Collected data:
+ + + +

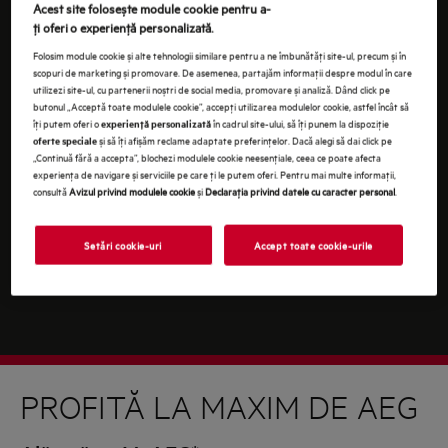
Continuând, ești de acord cu
termenii și condițiile
.
Acest site folosește module cookie pentru a-
ţi oferi o experienţă personalizată.
Pentru informaţii despre modul în care prelucrăm
Folosim module cookie și alte tehnologii similare pentru a ne îmbunătăţi site-ul, precum și în
datele tale cu caracter personal, te rugăm să consulţi
scopuri de marketing și promovare. De asemenea, partajăm informaţii despre modul în care
declaraţia noastră privind
protecţia Datelor
.
utilizezi site-ul, cu partenerii noștri de social media, promovare și analiză. Dând click pe
butonul „Acceptă toate modulele cookie”, accepţi utilizarea modulelor cookie, astfel încât să
îţi putem oferi o
în cadrul site-ului, să îţi punem la dispoziţie
experienţă personalizată
și să îţi afișăm reclame adaptate preferinţelor. Dacă alegi să dai click pe
oferte speciale
„Continuă fără a accepta”, blochezi modulele cookie neesenţiale, ceea ce poate afecta
experienţa de navigare și serviciile pe care ţi le putem oferi. Pentru mai multe informaţii,
consultă
Avizul privind modulele cookie
și
Declaraţia privind datele cu caracter personal
.
Setări cookie-uri
Accept toate cookie-urile
PROFITĂ LA MAXIM DE AEG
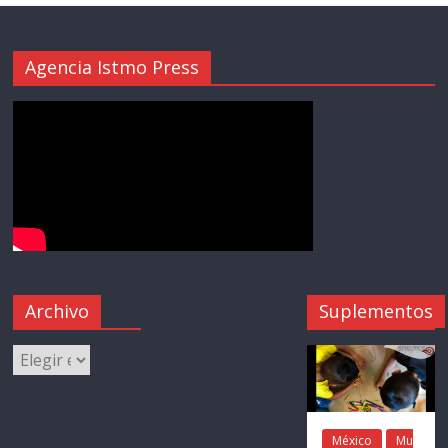
Agencia Istmo Press
Archivo
Suplementos
México
Mu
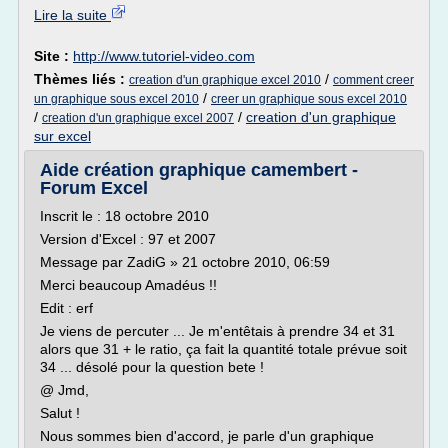
Lire la suite
Site :
http://www.tutoriel-video.com
Thèmes liés :
/
creation d'un graphique excel 2010
comment creer
/
un graphique sous excel 2010
creer un graphique sous excel 2010
/
/
creation d'un graphique
creation d'un graphique excel 2007
sur excel
Aide création graphique camembert -
Forum Excel
Inscrit le : 18 octobre 2010
Version d'Excel : 97 et 2007
Message par ZadiG » 21 octobre 2010, 06:59
Merci beaucoup Amadéus !!
Edit : erf
Je viens de percuter ... Je m'entêtais à prendre 34 et 31
alors que 31 + le ratio, ça fait la quantité totale prévue soit
34 ... désolé pour la question bete !
@ Jmd,
Salut !
Nous sommes bien d'accord, je parle d'un graphique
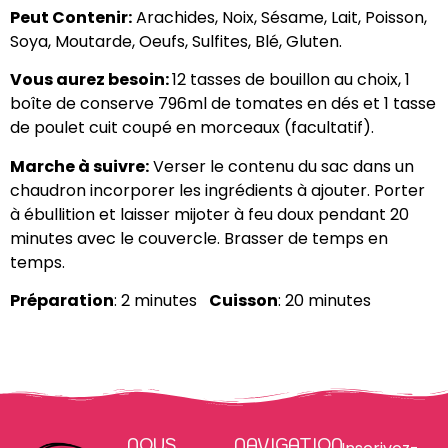
Peut Contenir:
Arachides, Noix, Sésame, Lait, Poisson,
Soya, Moutarde, Oeufs, Sulfites, Blé, Gluten.
Vous aurez besoin:
12 tasses de bouillon au choix, 1
boîte de conserve 796ml de tomates en dés et 1 tasse
de poulet cuit coupé en morceaux (facultatif).
Marche à suivre:
Verser le contenu du sac dans un
chaudron incorporer les ingrédients à ajouter. Porter
à ébullition et laisser mijoter à feu doux pendant 20
minutes avec le couvercle. Brasser de temps en
temps.
Préparation
: 2 minutes
Cuisson
: 20 minutes
NOUS
NAVIGATION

+ + + +

Directive: Recast every line of the listing above as a JSON list of strings, one string per line, leaving out blank lines and the picture markers.

Exercise solution:
[
  "Continuând, ești de acord cu",
  "termenii și condițiile",
  ".",
  "Acest site folosește module cookie pentru a-",
  "ţi oferi o experienţă personalizată.",
  "Pentru informaţii despre modul în care prelucrăm",
  "Folosim module cookie și alte tehnologii similare pentru a ne îmbunătăţi site-ul, precum și în",
  "datele tale cu caracter personal, te rugăm să consulţi",
  "scopuri de marketing și promovare. De asemenea, partajăm informaţii despre modul în care",
  "declaraţia noastră privind",
  "protecţia Datelor",
  ".",
  "utilizezi site-ul, cu partenerii noștri de social media, promovare și analiză. Dând click pe",
  "butonul „Acceptă toate modulele cookie”, accepţi utilizarea modulelor cookie, astfel încât să",
  "îţi putem oferi o",
  "în cadrul site-ului, să îţi punem la dispoziţie",
  "experienţă personalizată",
  "și să îţi afișăm reclame adaptate preferinţelor. Dacă alegi să dai click pe",
  "oferte speciale",
  "„Continuă fără a accepta”, blochezi modulele cookie neesenţiale, ceea ce poate afecta",
  "experienţa de navigare și serviciile pe care ţi le putem oferi. Pentru mai multe informaţii,",
  "consultă",
  "Avizul privind modulele cookie",
  "și",
  "Declaraţia privind datele cu caracter personal",
  ".",
  "Setări cookie-uri",
  "Accept toate cookie-urile",
  "PROFITĂ LA MAXIM DE AEG",
  "Agencia Istmo Press",
  "Archivo",
  "Suplementos",
  "México",
  "Mu",
  "Lire la suite",
  "Site :",
  "http://www.tutoriel-video.com",
  "Thèmes liés :",
  "/",
  "creation d'un graphique excel 2010",
  "comment creer",
  "/",
  "un graphique sous excel 2010",
  "creer un graphique sous excel 2010",
  "/",
  "/",
  "creation d'un graphique",
  "creation d'un graphique excel 2007",
  "sur excel",
  "Aide création graphique camembert -",
  "Forum Excel",
  "Inscrit le : 18 octobre 2010",
  "Version d'Excel : 97 et 2007",
  "Message par ZadiG » 21 octobre 2010, 06:59",
  "Merci beaucoup Amadéus !!",
  "Edit : erf",
  "Je viens de percuter ... Je m'entêtais à prendre 34 et 31",
  "alors que 31 + le ratio, ça fait la quantité totale prévue soit",
  "34 ... désolé pour la question bete !",
  "@ Jmd,",
  "Salut !",
  "Nous sommes bien d'accord, je parle d'un graphique",
  "Peut Contenir:",
  "Arachides, Noix, Sésame, Lait, Poisson,",
  "Soya, Moutarde, Oeufs, Sulfites, Blé, Gluten.",
  "Vous aurez besoin:",
  "12 tasses de bouillon au choix, 1",
  "boîte de conserve 796ml de tomates en dés et 1 tasse",
  "de poulet cuit coupé en morceaux (facultatif).",
  "Marche à suivre:",
  "Verser le contenu du sac dans un",
  "chaudron incorporer les ingrédients à ajouter. Porter",
  "à ébullition et laisser mijoter à feu doux pendant 20",
  "minutes avec le couvercle. Brasser de temps en",
  "temps.",
  "Préparation",
  ": 2 minutes",
  "Cuisson",
  ": 20 minutes",
  "NOUS",
  "NAVIGATION"
]